• _INSTRUÇÕES DA TAREFA_:
Retome o excerto sobre a apreciação da prova documental e testemunhal em tribunal e continue-o a partir da última frase apresentada.

• _EXCERTO DO TEXTO_:
##############################

Desde logo, o regime do arrendamento rural que dava preferência legal aos arrendatários no caso da venda dos prédios objetos de arrendamento [art. 29.º da Lei 76/77 de 29/09], o direito legal de preferência dos proprietários de terrenos confinantes [art. 1380º em conjugação com o art.416.º e seguintes do C.C.] que gozam de um direito real de preferência na aquisição de prédios rústicos perante uma venda titulada por escritura pública, o que ajuda a explicar a não realização da escritura pública no imediato ou no tempo mais próximo; as dificuldades que se pode encontrar em contactar pessoas, passados largos anos, que possam depor com base no que viram e ouviram, além das pessoas mais próximas, familiares ou amigos, muitas vezes porque foram essas que mais próximas estiveram dos factos e, naturalmente, de mais fácil contacto; o não dispor de faturas e ou recibos comprovativos, decorridos mais de 30 anos, não permite o juízo probatório que fez a 1.ª instância.

Na verdade, nessa data, no âmbito fiscal os sujeitos passivos tinham o dever de guardar e manter os documentos em ordem, no caso dos rendimentos e encargos declarados à DGI, pelo período de 5 anos [art. 119.º do CIRS, atualmente 4 anos de acordo com o art. 128.º, n. º3,] e, no caso de atividades comerciais, industriais ou agrícolas, o prazo era dez anos consecutivos Arts. 113.º do CIRS na redação de 2000, atualmente continua a ser 10 anos, cfr. art. 130.º, n. º1, do CIRC em vigor..
Por conseguinte, não é compaginável com a regras legais de manutenção documental a exigência complementar de prova documental que, no mínimo, tem mais de 25 anos.

Ainda quanto à prova testemunhal, este tribunal deverá com redobrado rigor apreciar a “seriedade” das dúvidas invocadas quanto à credibilidade dos depoentes ou com o teor dos depoimentos, importa ponderar todo o circunstancialismo envolvente e o relevo maior ou menor que poderá ser atribuído a algum ou todos os depoimentos.

Ora, a razão de haver laços de família e amizade por si só não pode afastar ou diminuir o valor do depoimento.

##############################

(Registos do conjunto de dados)
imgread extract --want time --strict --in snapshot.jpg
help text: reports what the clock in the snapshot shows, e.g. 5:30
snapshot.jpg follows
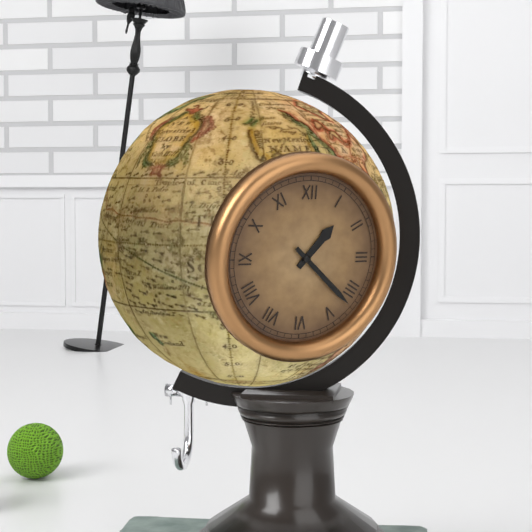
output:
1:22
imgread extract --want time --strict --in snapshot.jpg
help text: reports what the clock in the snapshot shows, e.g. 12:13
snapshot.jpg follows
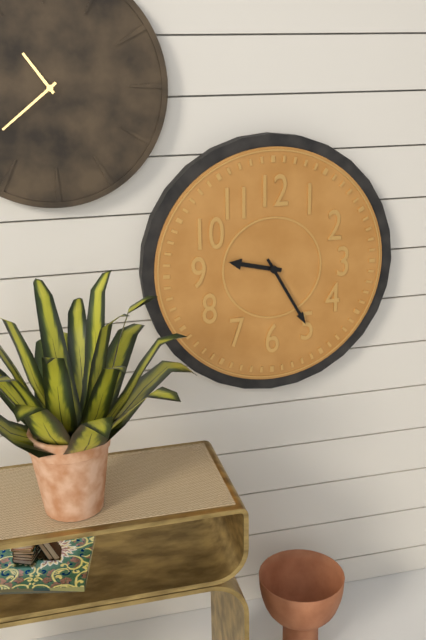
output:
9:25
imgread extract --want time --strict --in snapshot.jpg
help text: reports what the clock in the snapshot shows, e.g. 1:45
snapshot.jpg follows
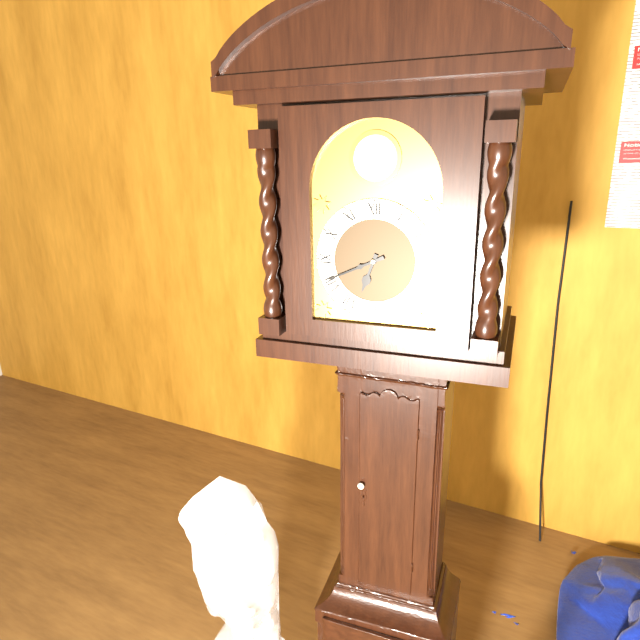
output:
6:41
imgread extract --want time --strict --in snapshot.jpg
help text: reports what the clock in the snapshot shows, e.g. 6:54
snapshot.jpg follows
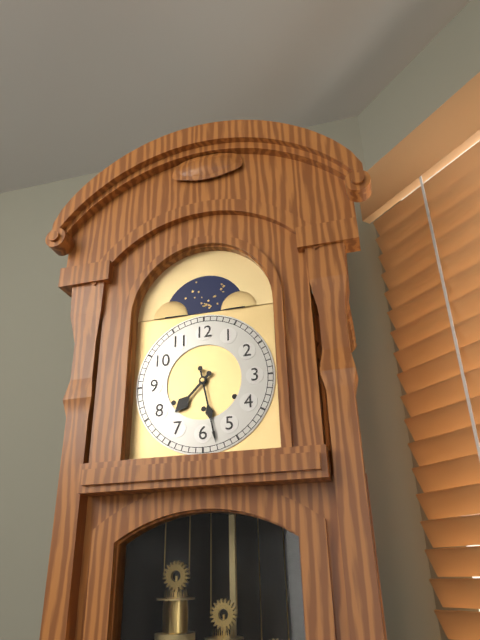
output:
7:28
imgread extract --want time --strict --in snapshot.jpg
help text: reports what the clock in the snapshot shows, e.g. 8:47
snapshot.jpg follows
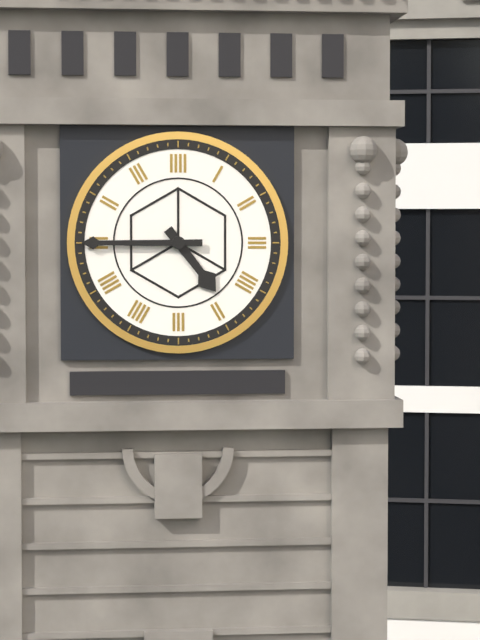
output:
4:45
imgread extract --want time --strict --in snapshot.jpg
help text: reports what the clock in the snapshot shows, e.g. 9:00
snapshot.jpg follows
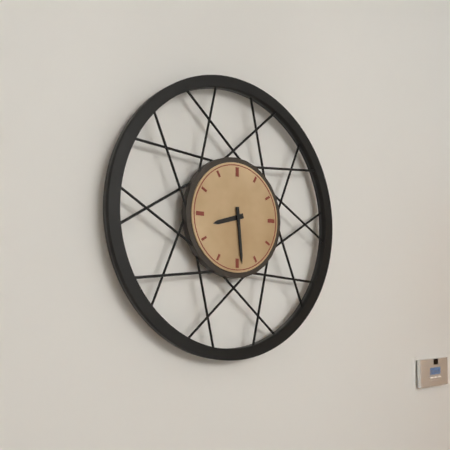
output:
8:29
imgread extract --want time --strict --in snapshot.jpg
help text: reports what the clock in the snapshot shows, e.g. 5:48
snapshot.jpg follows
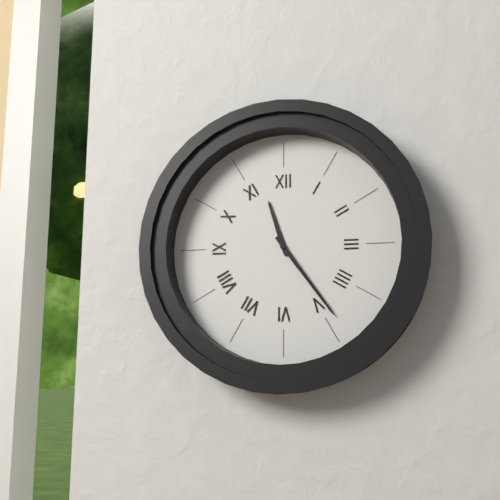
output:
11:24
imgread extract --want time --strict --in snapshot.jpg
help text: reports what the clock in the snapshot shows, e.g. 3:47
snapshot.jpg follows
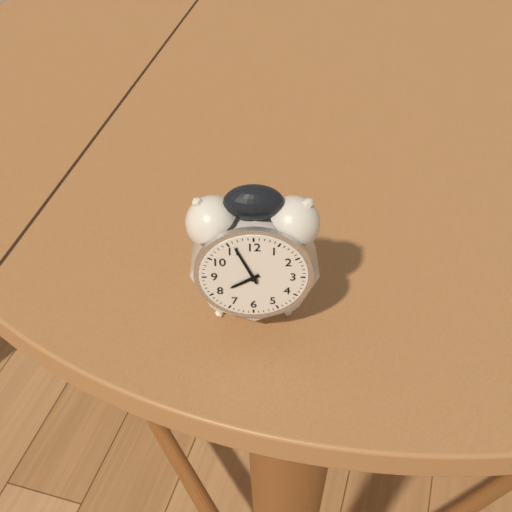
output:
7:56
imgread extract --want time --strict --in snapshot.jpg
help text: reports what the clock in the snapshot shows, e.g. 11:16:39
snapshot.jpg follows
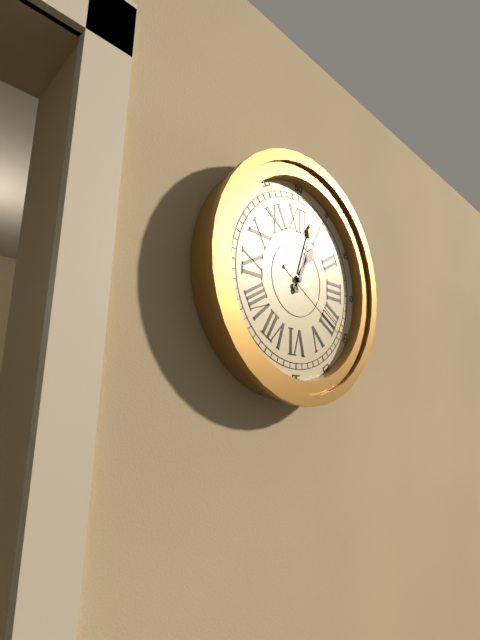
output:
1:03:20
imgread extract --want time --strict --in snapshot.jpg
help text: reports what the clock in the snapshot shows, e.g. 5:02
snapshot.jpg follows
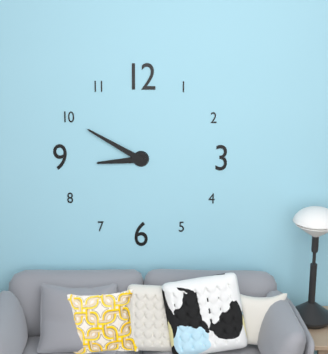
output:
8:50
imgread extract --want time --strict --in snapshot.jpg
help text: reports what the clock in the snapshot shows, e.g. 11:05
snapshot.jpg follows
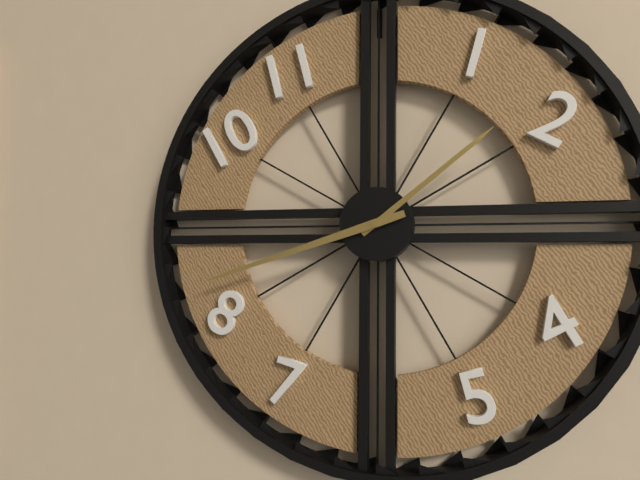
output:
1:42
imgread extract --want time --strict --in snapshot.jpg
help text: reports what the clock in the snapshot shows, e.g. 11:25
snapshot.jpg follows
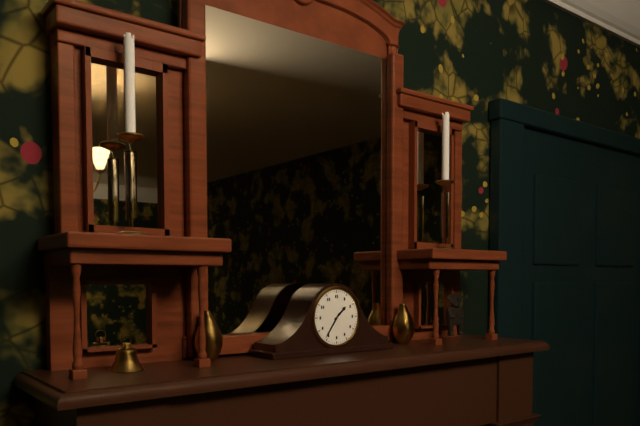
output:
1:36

##############################

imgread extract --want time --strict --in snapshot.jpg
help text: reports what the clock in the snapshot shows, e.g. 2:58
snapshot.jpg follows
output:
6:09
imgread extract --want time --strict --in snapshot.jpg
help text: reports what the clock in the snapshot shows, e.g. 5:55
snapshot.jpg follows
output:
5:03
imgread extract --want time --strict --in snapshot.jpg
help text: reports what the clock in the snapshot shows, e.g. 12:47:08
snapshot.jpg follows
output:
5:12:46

##############################

• _RESULTADO DA TAREFA_:
Os depoimentos valem pela sua razão de ciência, pela sua consistência, objetividade, e aderência à realidade relatada, tal é o caso do depoimento da testemunha «CC» que na qualidade de irmã mais velha do impugnante, disse que o acompanhou até ... para fazer o negócio com a proprietária da Quinta, na verdade, resulta do contrato de promessa que ele foi assinado com reconhecimento notarial no Cartório de ... em 31-08-1987, tal como disse a testemunha, o que é um indicador de verossimilhança e/ou credibilidade, o facto de ela ser uma recém licenciada em direito a exercer a advocacia, são factos que justificam este acompanhamento e proximidade às negociações e à realização do negócio. Também não espanta que vivendo e conhecendo as pessoas da terra, fosse ela a tomar o encargo de redigir os documentos de renúncia ao direito de preferência dos confinantes e, ao mesmo tempo, contactá-los, por fim, naturalmente que a funcionária do seu escritório de advocacia estaria à data ciente destes factos relacionados com os documentos de renúncia e mesmo da redação do contrato que em nada abala o facto de a testemunha «CC» ter dito que foi minutado pelo advogado, Dr. «II», da promitente vendedora, nada impedia que ela tivesse minutado o contrato e que o seu colega, ao que se indicia com mais experiência profissional, tivesse optado por o fazer, e, vir a ser este o assinado.
De qualquer modo, importa aqui realçar que o fator tempo tem naturalmente de ser ponderado e levar a uma leitura mais descomprometida e distanciada.
Ainda na descredibilização do depoimento não se entende como o tribunal o relaciona com o facto de a testemunha ser a única administradora da sociedade que comprou a Quinta em 2013, quando o que está em causa são mais valias na esfera do impugnante e a seu cônjuge.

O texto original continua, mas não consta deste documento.